Sweet Potatoes of Horror
This young orang-utan could rustle up a tastier dinner that the recipe that follows.
Sometimes when the supplies of food in our house get very, very low, instead of calling the local Thai takeaway or the pizza shop like a normal human being, I take it as a challenge to make dinner out of whatever I can find. Usually I begin by browsing the internet with searches like ‘How to make dinner with no ingredients’ and I spend a few minutes on this splendid website .
That’s how I created a new and exciting dish on Tuesday night. I like to call it Pommes Douces d’Horreur. That is made-up French for Sweet Potatoes of Horror. I do not recommend you make it. So that you can be absolutely sure never to make it, here is how to not do it.
Bake one enormous sweet potato in the oven. Repeatedly shout ‘Hot, hot!’ at your toddler for forty-five minutes or so as she careens towards it like a sailor who has been kicked out of a bar while on shore leave. Marvel at your toddler’s uncommonly stumbly new gait and complete lack of balance. Fail to connect this to her new-found clinginess and bouts of extreme screamnation and thus leave it to your own mother to point out that perhaps the child has an ear infection. (What would my mother know? It turns out May Blossom doesn’t have an ear infection, she has two ear infections.)
When potato is mostly cooked but still slightly unpleasantly crunchy in the middle, remove from oven.

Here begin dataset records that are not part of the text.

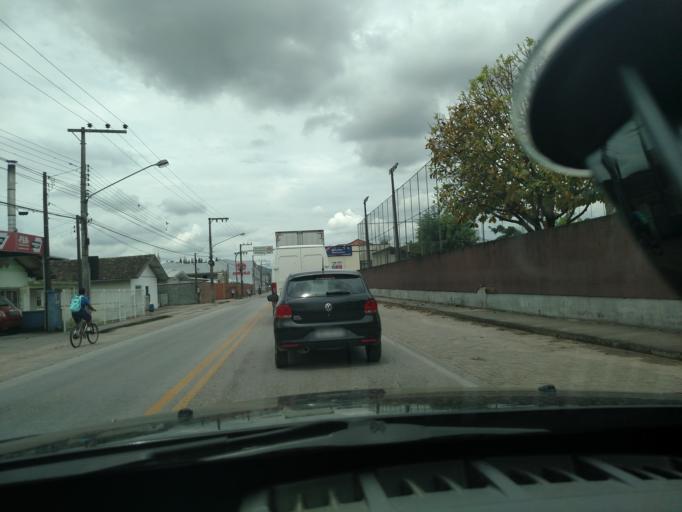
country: BR
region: Santa Catarina
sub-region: Gaspar
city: Gaspar
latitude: -26.9266
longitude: -48.9656
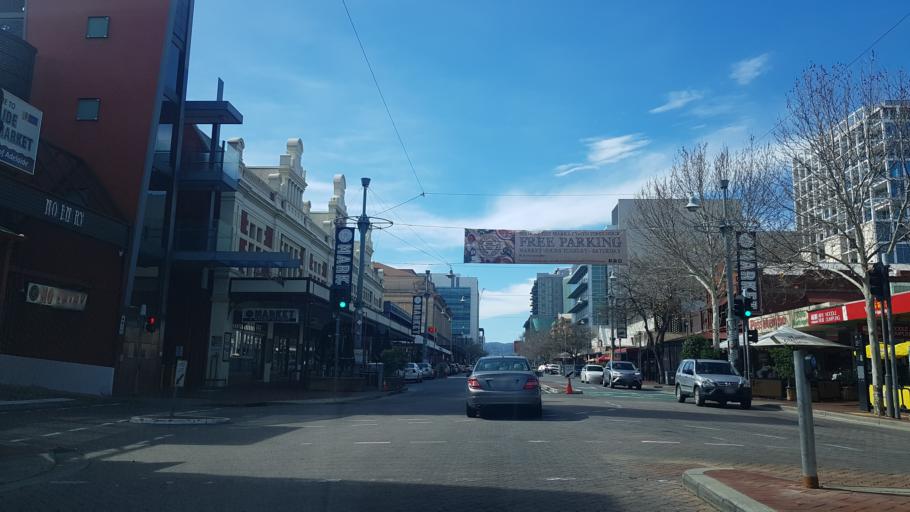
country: AU
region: South Australia
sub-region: Adelaide
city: Adelaide
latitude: -34.9303
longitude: 138.5969
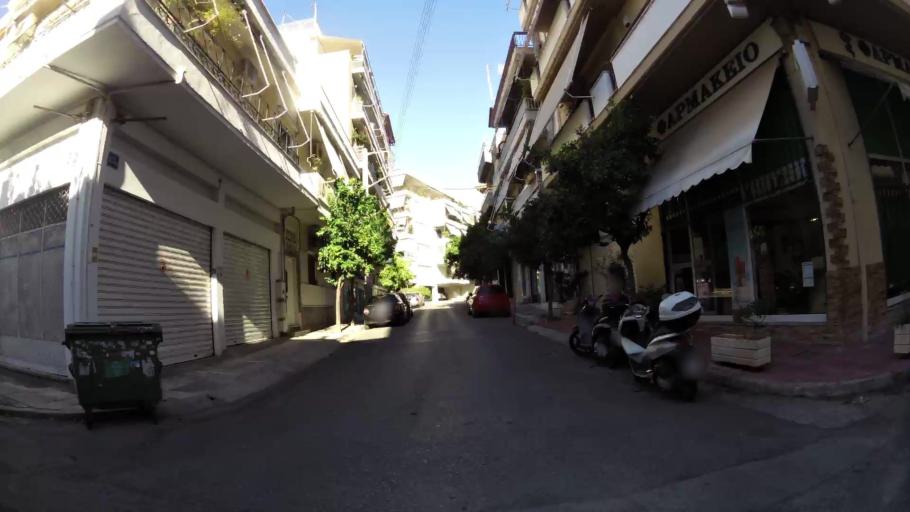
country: GR
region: Attica
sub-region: Nomos Piraios
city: Nikaia
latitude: 37.9707
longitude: 23.6562
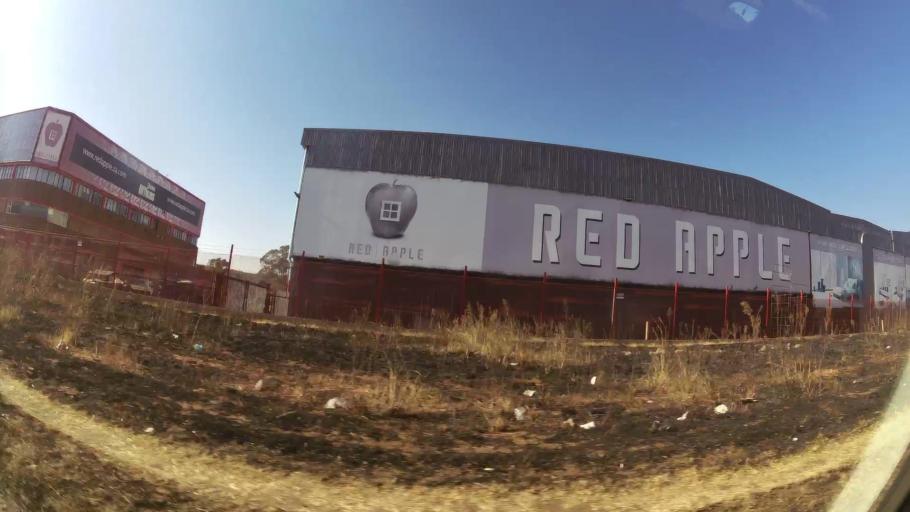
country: ZA
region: Gauteng
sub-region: City of Johannesburg Metropolitan Municipality
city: Johannesburg
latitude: -26.2299
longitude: 28.0903
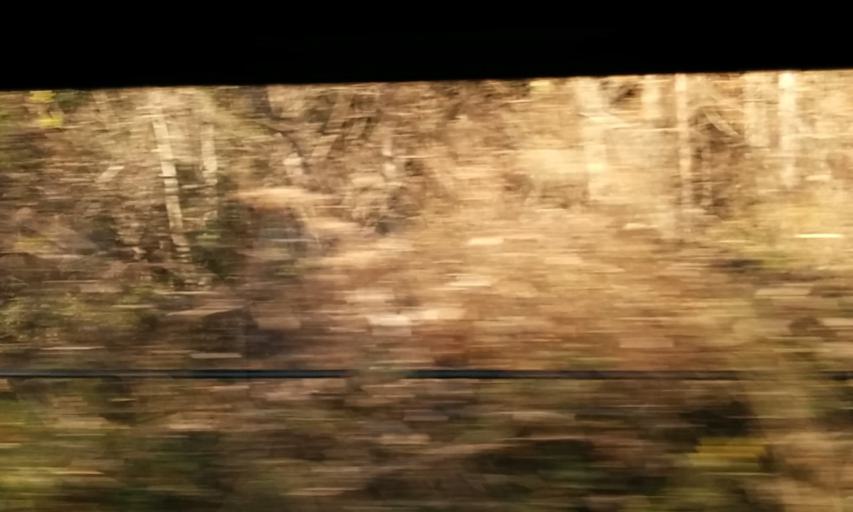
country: JP
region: Nagano
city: Iida
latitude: 35.6798
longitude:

Make a sauce loosely based on bechamel. Melt some butter in a pan. Add a teaspoon of flour and cook briefly, not quite for long enough to remove the floury taste. Inadequately stir in a cup or so of milk, allowing lumps to form. Grate in some cheese. Cunningly disguise the lumps by adding two small tins of creamed corn that have been cluttering up your cupboards since a weird late first-trimester craving made you buy a three-pack of them.
Add one small tin of tuna. Because this recipe isn’t quite gross enough. Season without pepper because you have run out. Who runs out of pepper?
Pour the sauce over the sweet potato and serve with a grimace.
Wine pairing: whatever has been open the longest. This dish would go beautifully with a mixture of the dregs of three or more different types of white wine.